Under his leadership, the State of New York is investing more than a quarter of a billion dollars for new science facilities and a new home for the CCNY School of Architecture, Landscape Architecture and Urban Design. President Williams is also leading the first capital campaign in the College’s 159-year history, which has already raised more than $160,000,000.
President Williams has authored three books, including the award-winning Life on the Color Line: The True Story of a White Boy Who Discovered He Was Black. This memoir was selected as the 1995 Book of the Year by the Los Angeles Times and named an “Outstanding Book on the Subject of Human Rights” by the Gustavus Myers Center for the Study of Human Rights in North America in 1996.

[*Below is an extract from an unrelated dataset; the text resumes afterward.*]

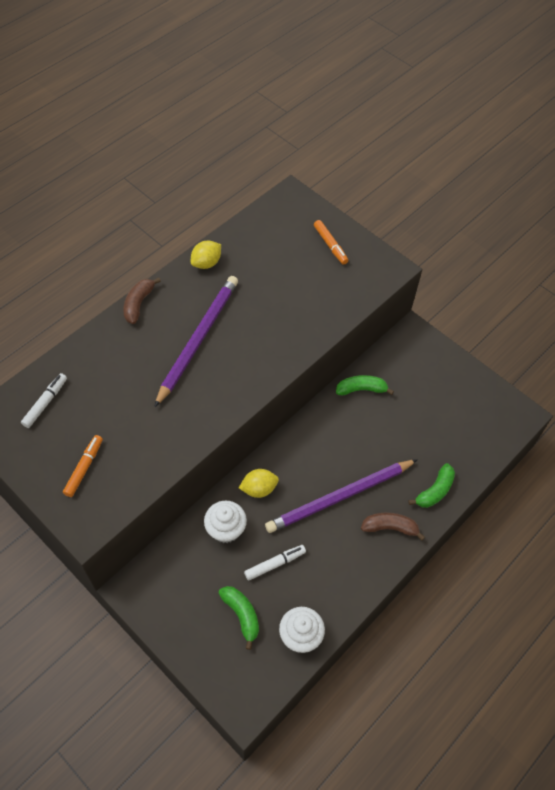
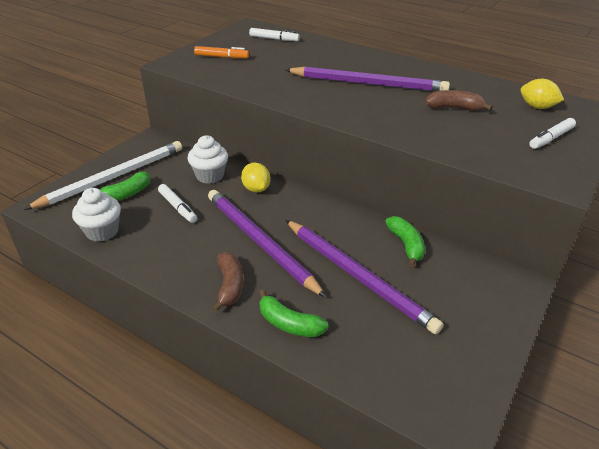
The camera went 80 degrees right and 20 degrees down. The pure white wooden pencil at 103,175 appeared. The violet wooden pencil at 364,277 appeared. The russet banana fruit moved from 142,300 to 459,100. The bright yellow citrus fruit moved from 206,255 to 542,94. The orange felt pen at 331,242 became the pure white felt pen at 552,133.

President Williams holds five degrees, including a J.D. and a Ph.D. from George Washington University. A university administrator for over 30 years, he came to CCNY from The Ohio State University, where he was Dean of the Law School and Carter C. Kissell Professor of Law. He previously held positions at George Washington University and University of Iowa.
Historian, educator, author and community leader, Mr. Dodson has led the New York Public Library’s Schomburg Center for Research in Black Culture since 1984. Under his direction, the Center has gained international renown for its research and programs on the African Diaspora and African and African-American history and culture. Its collections, now totaling more than five million items, have more than quadrupled, and the number of visitors increased to over 125,000 annually. In addition, Mr. Dodson has brought in tens of millions of dollars in private support for the institution.

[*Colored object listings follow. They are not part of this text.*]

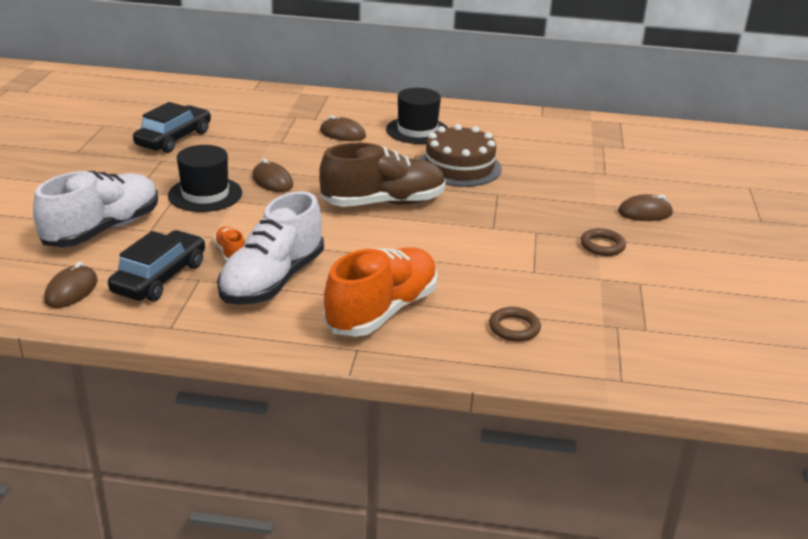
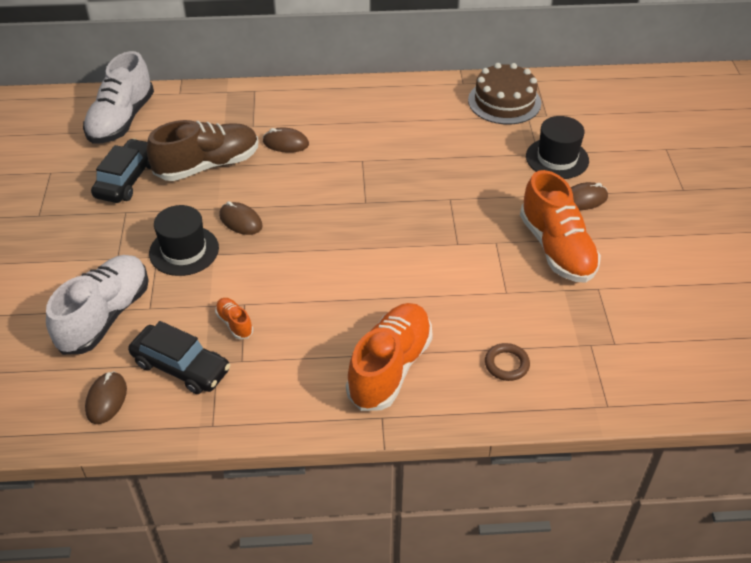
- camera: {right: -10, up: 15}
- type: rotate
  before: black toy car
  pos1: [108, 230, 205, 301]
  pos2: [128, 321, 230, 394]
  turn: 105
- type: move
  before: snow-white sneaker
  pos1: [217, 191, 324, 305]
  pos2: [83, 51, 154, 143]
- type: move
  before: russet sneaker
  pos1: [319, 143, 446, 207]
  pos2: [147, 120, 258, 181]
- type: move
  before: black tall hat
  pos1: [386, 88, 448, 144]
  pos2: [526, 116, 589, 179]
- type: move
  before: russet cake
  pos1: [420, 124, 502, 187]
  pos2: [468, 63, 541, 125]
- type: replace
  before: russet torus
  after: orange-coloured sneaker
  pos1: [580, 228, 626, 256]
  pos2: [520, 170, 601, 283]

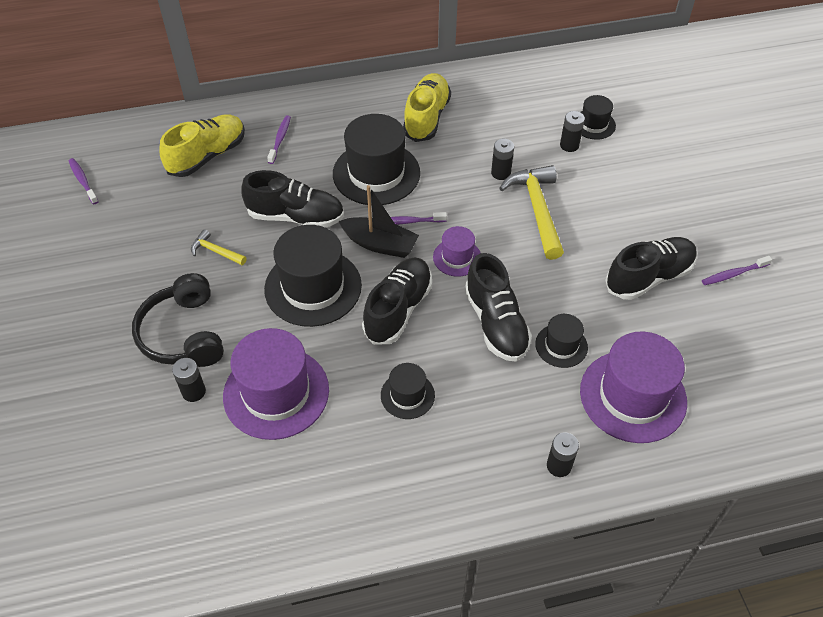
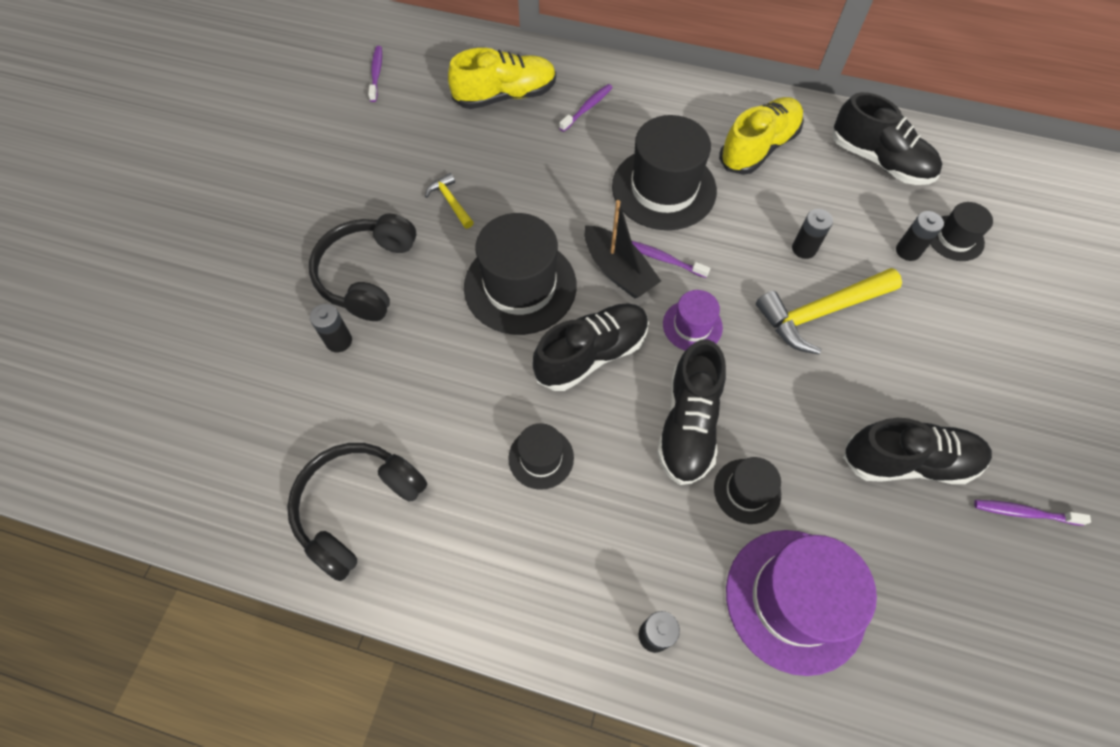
- camera: {right: 30, up: 10}
- type: delete
  before: royal purple tall hat
  pos1: [223, 328, 329, 440]
- type: move
  before: black sneaker
  pos1: [241, 170, 344, 228]
  pos2: [833, 92, 942, 185]
- type: rotate
  before: yellow hammer
  pos1: [499, 165, 564, 260]
  pos2: [756, 268, 902, 354]
  turn: -135
- type: insert
  after: black headset
  pos2: [287, 443, 427, 581]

An expert in African American history, he has taught at California State College at Haywood, Emory University, Shaw University, the City University of New York and Columbia University. Mr. Dodson has been published widely and is the author of several books, among them: Jubilee: The Emergence of African-American Culture, co-written with Wynton Marsalis; The Black New Yorkers: The Schomburg Illustrated Chronology, and In Motion: The African-American Migration Experience, co-written with Sylviane A. Diouf.
Mr. Dodson established the Urban Scholars Program, which provides education services to Harlem youth and is a founding member of the Board of Directors of the Upper Manhattan Empowerment Zone. In addition, he served as a member of the President’s Commission on the National Museum of African-American History and Culture.
Harry Lustig is a leading theoretical nuclear physicist whose research ranges from the theory of nuclear reactions to the history of physics. As an educator and administrator, he left an indelible mark on The City College of New York as Chair of the Physics Department, Dean of the College and Provost.
In his relentless pursuit of excellence, Dr. Lustig established the Physics Department as a teaching and research unit of international acclaim. As Dean and Provost, he was instrumental in establishing other centers of excellence at CCNY, including the Sophie Davis School of Biomedical Education. Dr. Lustig’s commitment and focus on excellence in the sciences at CCNY ultimately laid the foundation for the College’s flagship status in the 21st Century.
His contributions to the advancement of physics and science education in general have been significant, as well. Dr. Lustig has been credited for engaging a broader public in the discussion of the great issues at the intersection of science, history, art and modern life by examining some of the great plays that concern this subject. By doing so, he raised the level and extended the reach of public discussion about science beyond scientists themselves.